Investment deals double and office markets recovering – reports

THE volume of property investment deals doubled to £270m in 2010 while signs of recovery in the UK office leasing market appeared during the second half of the year, according to two new reports.

This year could see the first “green shoots” of recovery in the region’s commercial property market, suggests property consultants Sanderson Weatherall.

Drivers Jonas Deloitte points to the sales of 2 Brewery Wharf, Kings Court and Sovereign House as the key investment deals of 2010.

Its  Key Cities 2011 study forecasts yields to hold at 6.5% after a 50 basis point tightening last year.
 
And Jones Lang LaSalle’s Quarter 4 2010 National Voice – Office Market Conditions report, which looks at  office leasing and investment markets in Leeds, Birmingham, Manchester, the Western Corridor, Edinburgh and Glasgow, found that take-up activity was up 75% in comparison with the first six months of the year.

John Weir, head of Drivers Jonas Deloitte in Leeds, said: “Leeds’s recessionary hangover is nearing its end with no new developments expected to come forward this year, but this lays the foundations for a future revival.

“With rents expected to hold steady for another 12 months, and no further decline on the horizon, canny occupiers will be looking to do their deals in 2011.

“Once we start to see the market’s over supply reduce then there will be an opportunity for developers with the sites and planning permission in place to capitalise on the upturn.”

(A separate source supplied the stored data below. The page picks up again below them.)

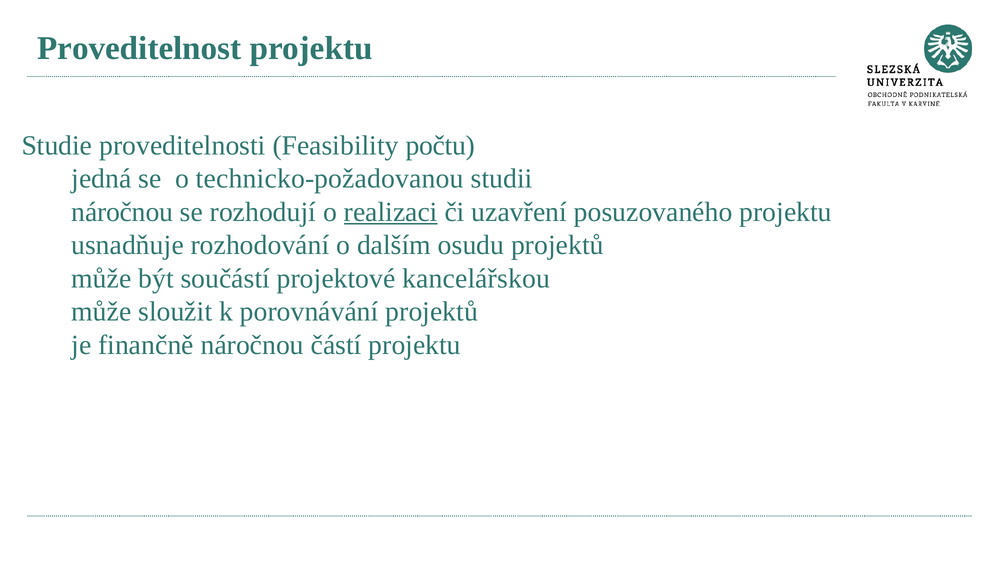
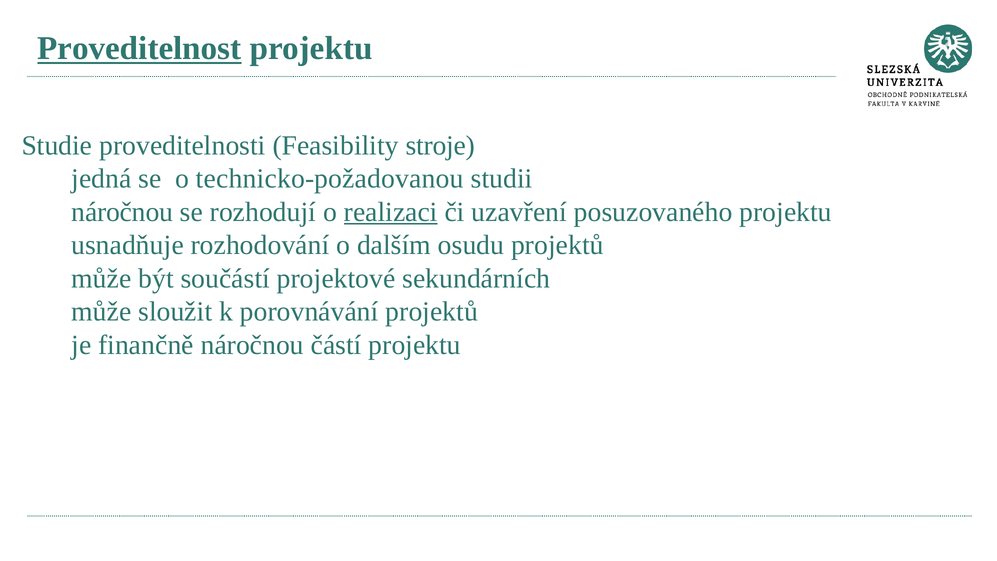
Proveditelnost underline: none -> present
počtu: počtu -> stroje
kancelářskou: kancelářskou -> sekundárních
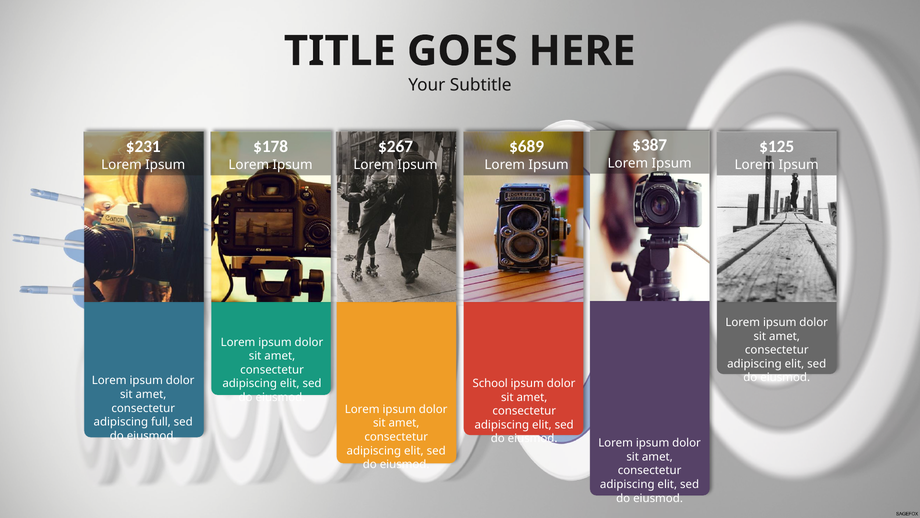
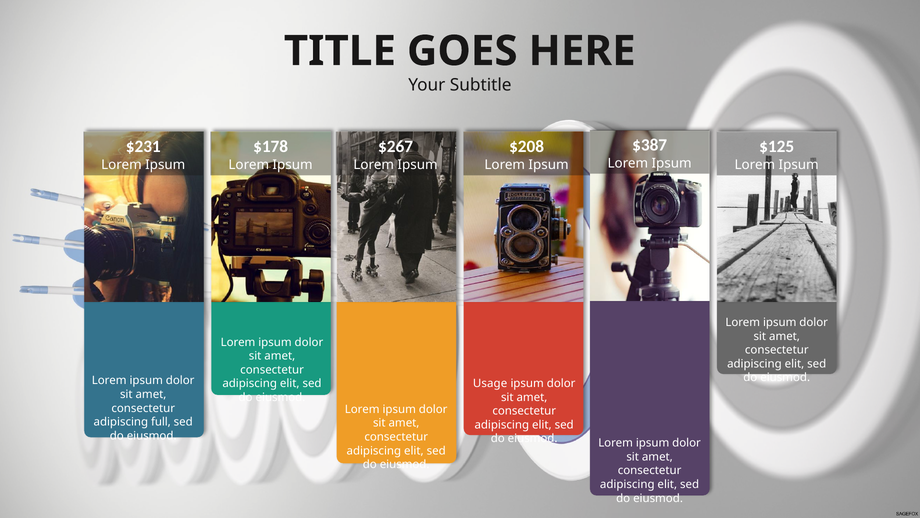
$689: $689 -> $208
School: School -> Usage
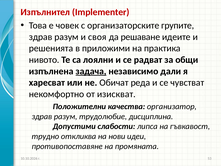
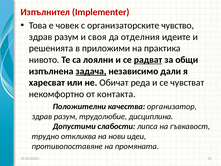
групите: групите -> чувство
решаване: решаване -> отделния
радват underline: none -> present
изискват: изискват -> контакта
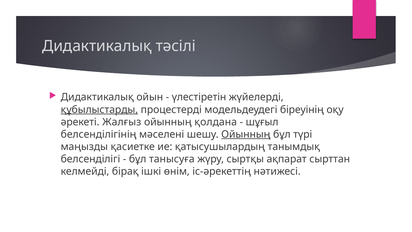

The report found that average rents for prime space stabilised after falling in the first quarter of 2010 and predicts they are likely to remain unchanged at £24 per sq ft.

The failure of large deals expected from Leeds City Council and the NHS to materialise contributed to a 15-year low in office lettings in the city, it says.

UK institutions and private property companies were the most active vendors, accounting for almost three quarters of the number of sales.

According to Jones Lang LaSalle, the 2010 office take-up volumes for the six key markets monitored totalled 5.5m sq ft, a 36% increase compared with 2009.

Activity came from a wide spectrum of companies, although the majority were covered within the business service sector, including recruitment consultants, media firms, IT companies and serviced office operators, the report found.

Jeff Pearey, head of Jones Lang LaSalle’s national offices team in Leeds, said: “2010, whilst typified by a large number of small lettings to new and expanding companies, has filtered through to a wider tier of medium and large enquiries coming through in early 2011. 

“The start of this year has therefore shown improved levels of confidence from occupiers in the local leasing markets.”
 
Mathew Atkinson, associate director in Jones Lang LaSalle’s national investment team in Leeds, added: “Prime office buildings continue to be the preferred investment to avoid tenant default / letting risk.

“Given the level of competition and associated pricing investors are now looking to good secondary stock; banks are also beginning to release more stock to the market.”

Whilst take up figures in the Leeds city centre office market in 2010 were “unnervingly low”, the volume of transactions throughout the year was “reasonably healthy” –  a continuation of the trend for smaller lettings, according to Sanderson Weatherall.

Commenting on the Leeds city centre office market, Richard Dunn, partner at Sanderson Weatherall, said: “Almost 87% of city centre transactions during the year were for lettings under 5,000 sq ft.

“Indeed demand for smaller suites of Grade A product has remained pretty consistent and supply in the prime core continues to dwindle, a result of dormant developer activity.”

Sanderson Weatherall’s predictions for the year ahead include an anticipated increase in take up and that attractive deals available during 2010 are expected to remain whilst landlords compete to attract new tenants.

Significant pre-let activity is also predicted for 2011, with a number of large names known to be looking to relocate.

Mr Dunn added: “We anticipate that take up will start to improve and with a number of lease events affecting major occupiers particularly between 2013-2016, the next 11 months will see increased pre-let interest as occupiers, particularly amongst professional services firms, seek enhanced quality stock in prime areas.”